As I write this, I am sitting in a McDonald’s near my work between classes. The restaurant is fairly quiet, save for the bizarre elevator music playing on the radio and the two older foreigners complaining about living and teaching in Taiwan. As of a couple weeks ago I officially reached three years in Taiwan. While I can probably find many things to add to their conversation, I recently started remembering all the things that make Taiwan such an amazing country. So this starts a new series that I hopefully will be able to add to for as long as I am in Taiwan.
Of course, my first post is going to be my absolute favourite thing about Taiwan: convenience! This list could probably go on forever, so I’ll leave it with my top three favourite convenience experiences.

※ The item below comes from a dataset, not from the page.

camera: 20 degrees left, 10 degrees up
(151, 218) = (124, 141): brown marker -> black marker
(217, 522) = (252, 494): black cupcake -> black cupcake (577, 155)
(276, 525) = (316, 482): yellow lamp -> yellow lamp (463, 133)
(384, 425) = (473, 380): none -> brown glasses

At first glance it almost seems as though this country was built on convenience. Of course there are exceptions to every rule, such as my experience trying to file taxes after moving to a different city, However, for the most part, convenience is one of the most noticeable aspects of Taiwanese culture for foreigners when they first arrive. When my mom asked my boyfriend why this country is so convenient, he laughed and said, “Because Taiwanese people are lazy.” My mom quickly responded, “Oh! No wonder Tyson fits in so well there.” Thanks mom.

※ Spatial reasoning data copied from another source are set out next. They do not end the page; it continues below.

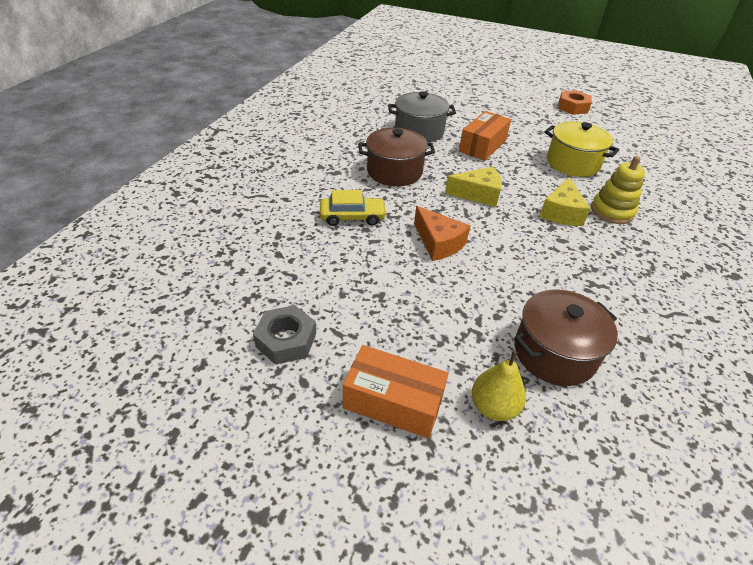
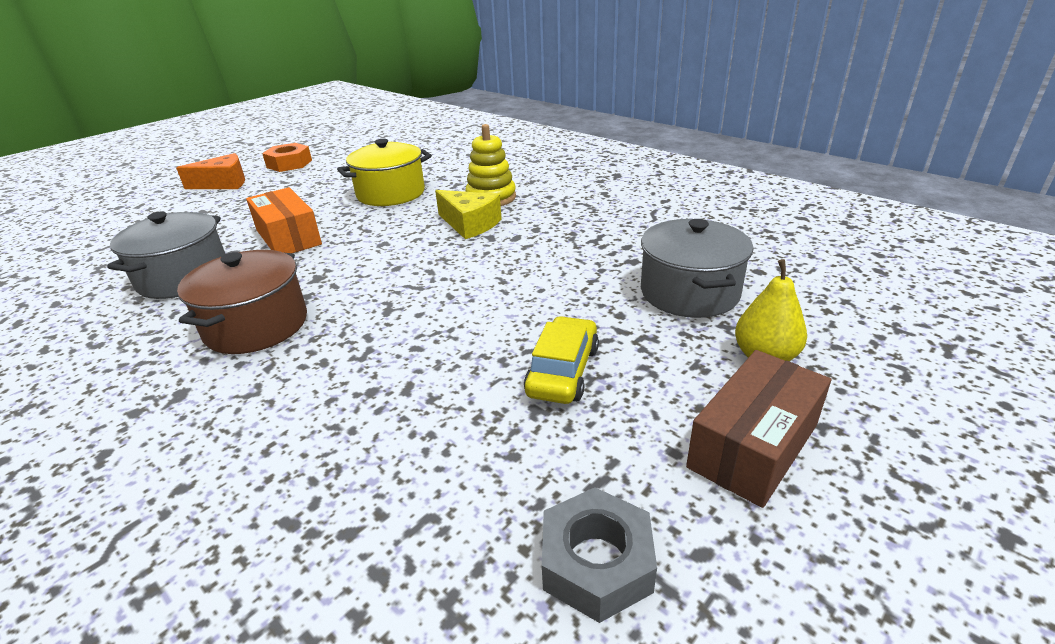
camera: 65 degrees left, 10 degrees down
(352, 217) = (327, 400): yellow car -> yellow car (563, 371)
(393, 402) = (753, 446): orange box -> brown box
(438, 243) = (459, 325): orange cheese -> orange cheese (224, 183)
(478, 194) = (386, 267): yellow cheese -> none
(554, 353) = (689, 292): brown pot -> grey pot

Living in one of the major cities, like Taipei or Kaohsiung, is certainly the most obvious way to realize Taiwan’s convenience at its finest. With their fast, cheap, and simple metro and bus systems you can get anywhere in large urban areas without needing to be concerned with how much public transportation will cost you each month. Coming from Middle-of-Nowhere, Canada, I had a difficult time believing that anyone would ever want to choose public transportation over their own vehicle. I love the ease of driving a scooter, yet while I was living in Danshui (just outside of Taipei) my scooter sat unused and neglected for months. Taipei’s public transportation system won me over and now, living on the outskirts of Hsinchu, I feel like needing to drive a scooter around is such an unfortunate way to live. Kaohsiung is making plans to expand its MRT (Mass Rapid Transit) in the near future. Taipei already has an amazing MRT system, yet they are continuing to make it more efficient and convenient by opening or expanding 6 lines over the next four years, one of them connecting the Taoyuan International Airport to Taipei. However, if you’re living outside of a major urban area, don’t worry. The train connects pretty much every small town and city and, depending on where you live, you can take your choice between the slow, comfortable local trains; the faster, more comfortable express trains; or the extremely fast, very comfortable HSR (High Speed Rail). Also, if you get yourself an EasyCard, you can deposit money on it and use it on almost any MRT, train, or bus, and at any participating store, like 7-11.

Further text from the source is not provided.